CHAPEL HILL — An upcoming ICON lecture will tackle the issue of the disturbing increase of antisemitism and the growth of the Boycott, Sanctions and Divestment movement (BDS) on American college and university campuses.
The lecture will be given by Prof. Miriam Elman, an Associate Professor of Political Science at the Maxwell School of Citizenship and Public Affairs at Syracuse University and a world-renowned expert on conflict and the Middle East.
Elman has written extensively on the BDS movement at the website Legal Insurrection and in numerous chapters and reports related to the Israeli-Palestinian conflict, the pathological nature of anti-Israel groups and the rise of campus antisemitism.
About 12 years ago, Elman said she saw things “getting nasty” on the campus, which at first seemed to be a larger phenomenon of intolerance to diverse viewpoints and the shutting down of speech and speakers.
“There seemed to be an increasingly hostile environment to just a normal kind of scholarship that you would do on conflict and terror and militarized conflict,” said Elman. “It was sort of around the start of the boycott divestment and sanctions movement on campus around 2005 to 2006.”
The hostility “heated up” with the first Israel-Hamas war in 2008-2009.
“Nobody wanted to hear about how theory or political science practice applied to this conflict. It was a rally. It was a teach-in and it was meant to be a teach-in,” said Elman of a speaking engagement from that time period.
Elman went on to describe how anti-Israel protesters started screaming “genocide to Israel” and “down with Zionism” and said that was the first time she had felt threatened as a faculty member and was afraid she could be hurt physically.
“It had turned into something that was anti-intellectual. The street had come onto the campus,” said Elman.
In addition to her academic role, Elman is the executive director of the Academic Engagement Network (AEN), an organization opposed to the anti-Israeli Boycott Divest & Sanction movement.
AEN is a network of several hundred faculty and staff from colleges and universities across the country which was formed to promote academic freedom, freedom of expression, and dialogue on Israel.
On her work with AEN, Elman said the organization has around 700 faculty members on over 230 campuses around the country who joined with AEN because they are fed up with what they see happening.
“What we’re seeing, for example, are Jewish students who identify as Zionist, conservative students, and sometimes Christian students who are being ostracized, isolated, marginalized, shamed, and not able to field an organization like other groups might be able to,” Elman said.
“Identities are besmirched and the administration says nothing. That’s not acceptable on the campus and that’s not acceptable to us or our organization,” said Elman.
Elman says the BDS movement has “hot spots” around the country in areas they believe will yield the next thought leaders, journalists or state department employees, and that D.C. schools are particularly problematic.
Elman’s lecture is timely, given the uptick in BDS activities by the Durham City Council and on the campuses of both UNC-Chapel Hill and Duke Universities.
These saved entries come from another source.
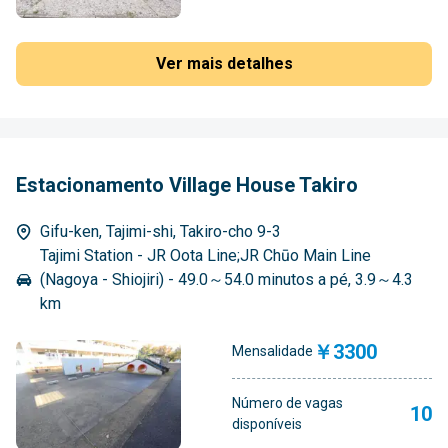
Ver mais detalhes
Estacionamento Village House Takiro
Gifu-ken, Tajimi-shi, Takiro-cho 9-3
Tajimi Station - JR Oota Line;JR Chūo Main Line
(Nagoya - Shiojiri) - 49.0～54.0 minutos a pé, 3.9～4.3
km
￥3300
Mensalidade
Número de vagas
10
disponíveis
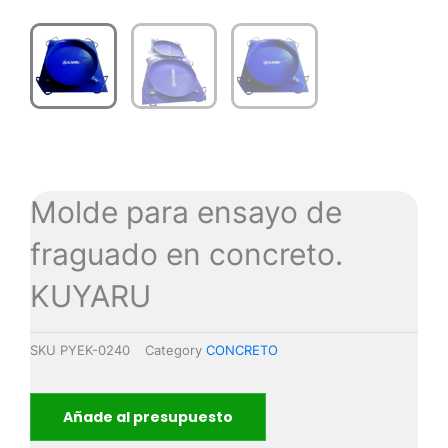
Molde para ensayo de
fraguado en concreto.
KUYARU
SKU
PYEK-0240
Category
CONCRETO
Añade al presupuesto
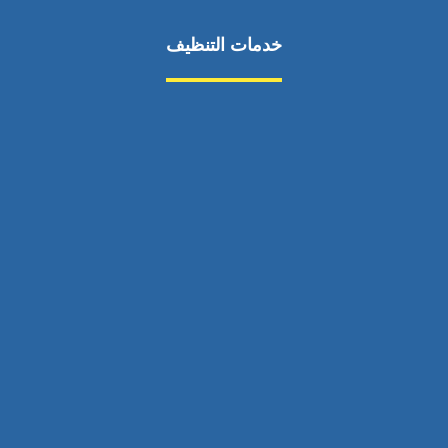
خدمات التنظيف
مكافحة الآفات
مركبة
بناء
غسيل سيارة
صيانة
تجاري
عادي
خدمات
الداخلية
الخارج
اتصال
لورم
معلومات
الخارج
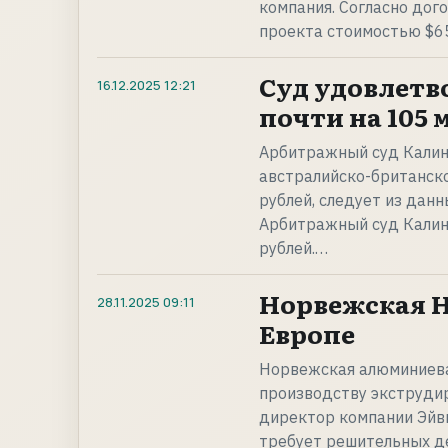
компания. Согласно дог
проекта стоимостью $6
Суд удовлетво
16.12.2025
12:21
почти на 105 
Арбитражный суд Калини
австралийско-британско
рублей, следует из данн
Арбитражный суд Калини
рублей.…
Норвежская H
28.11.2025
09:11
Европе
Норвежская алюминиевая
производству экструдир
директор компании Эйв
требует решительных д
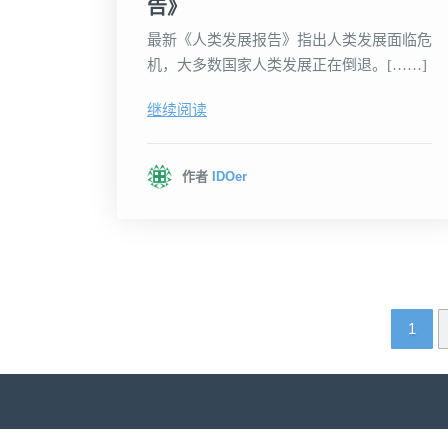
告》
最新《人类发展报告》指出人类发展面临危
机，大多数国家人类发展正在倒退。[……]
继续阅读
作者
IDOer
1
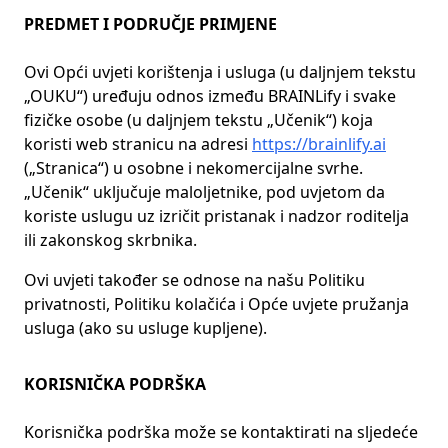
PREDMET I PODRUČJE PRIMJENE
Ovi Opći uvjeti korištenja i usluga (u daljnjem tekstu
„OUKU“) uređuju odnos između BRAINLify i svake
fizičke osobe (u daljnjem tekstu „Učenik“) koja
koristi web stranicu na adresi
https://brainlify.ai
(„Stranica“) u osobne i nekomercijalne svrhe.
„Učenik“ uključuje maloljetnike, pod uvjetom da
koriste uslugu uz izričit pristanak i nadzor roditelja
ili zakonskog skrbnika.
Ovi uvjeti također se odnose na našu Politiku
privatnosti, Politiku kolačića i Opće uvjete pružanja
usluga (ako su usluge kupljene).
KORISNIČKA PODRŠKA
Korisnička podrška može se kontaktirati na sljedeće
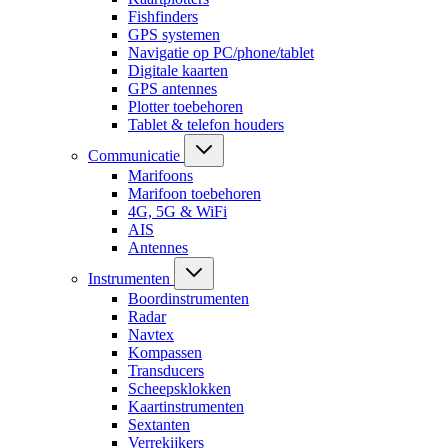
Fishfinders
GPS systemen
Navigatie op PC/phone/tablet
Digitale kaarten
GPS antennes
Plotter toebehoren
Tablet & telefon houders
Communicatie
Marifoons
Marifoon toebehoren
4G, 5G & WiFi
AIS
Antennes
Instrumenten
Boordinstrumenten
Radar
Navtex
Kompassen
Transducers
Scheepsklokken
Kaartinstrumenten
Sextanten
Verrekijkers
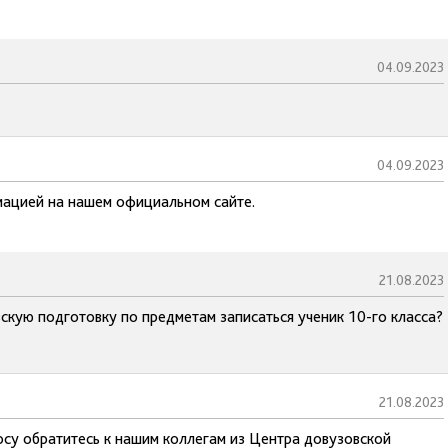
04.09.2023
04.09.2023
мацией на нашем официальном сайте.
21.08.2023
кую подготовку по предметам записаться ученик 10-го класса?
21.08.2023
осу обратитесь к нашим коллегам из Центра довузовской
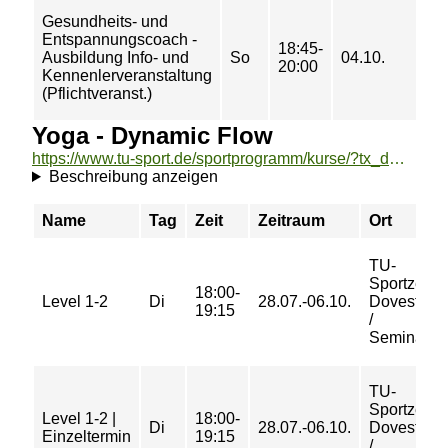
Gesundheits- und
Entspannungscoach -
18:45-
Ausbildung Info- und
So
04.10.
20:00
Kennenlerveranstaltung
(Pflichtveranst.)
Yoga - Dynamic Flow
https://www.tu-sport.de/sportprogramm/kurse/?tx_dwzeh_courses%5Baction%5D=show&tx_dwzeh_courses%5BsportsDescription%5D=1600&cHash=7a33c7c760fccdb21d9b36107e4c11a5
Beschreibung anzeigen
Name
Tag
Zeit
Zeitraum
Ort
TU-
Sportzent
18:00-
Level 1-2
Di
28.07.-06.10.
Dovestraß
19:15
/
Seminarra
TU-
Sportzent
Level 1-2 |
18:00-
Di
28.07.-06.10.
Dovestraß
Einzeltermin
19:15
/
The Durham City Council voted in 2018 to make Durham the first city in the United States to boycott a police training program with Israel. As a result of that vote, the Durham City Council and its police chief C.J. Davis are facing a civil discrimination lawsuit filed by multiple legal groups on behalf of two Israeli volunteer police officers.
“That was a great example of [BDS] using institutional mechanisms and decision-making processes to foist this on a community,” said Elman of the Durham Council vote.
In March of 2019, the Duke-UNC Consortium for Middle East Studies hosted a conference titled “Conflict Over Gaza.” During the conference, a performance by Palestinian rapper Tamer Nafar went viral after undercover footage was released by filmmaker Ami Horowitz. In the clip, Nafar sings a song called “Mama, I fell in love with a Jew,” where he tells the audience, “You look beautifully antisemitic.”
Congressman George Holding (R-NC) sent a two-page letter to Education Secretary Betsy Devos asking for an inquiry into the “reports of severe anti-Israeli bias and explicit anti-Semitism” at a joint UNC-Duke conference which was funded through $235,000 in federal grants. The Dept. of Education responded on June 17 that a formal investigation of the conference had been initiated.
This past August, the Zachor Legal Institute filed a complaint with N.C. Attorney General Josh Stein (D), asking for an investigation into possible terror recruitment activities at Duke University. The complaint alleges that anti-Israel groups covered travel expenses of students sent to a “resistance leaders” training camp in an area in the Middle East controlled by the Popular Front for the Liberation of Palestine (PFLP) and Hamas, both of which are designated as terrorist organizations.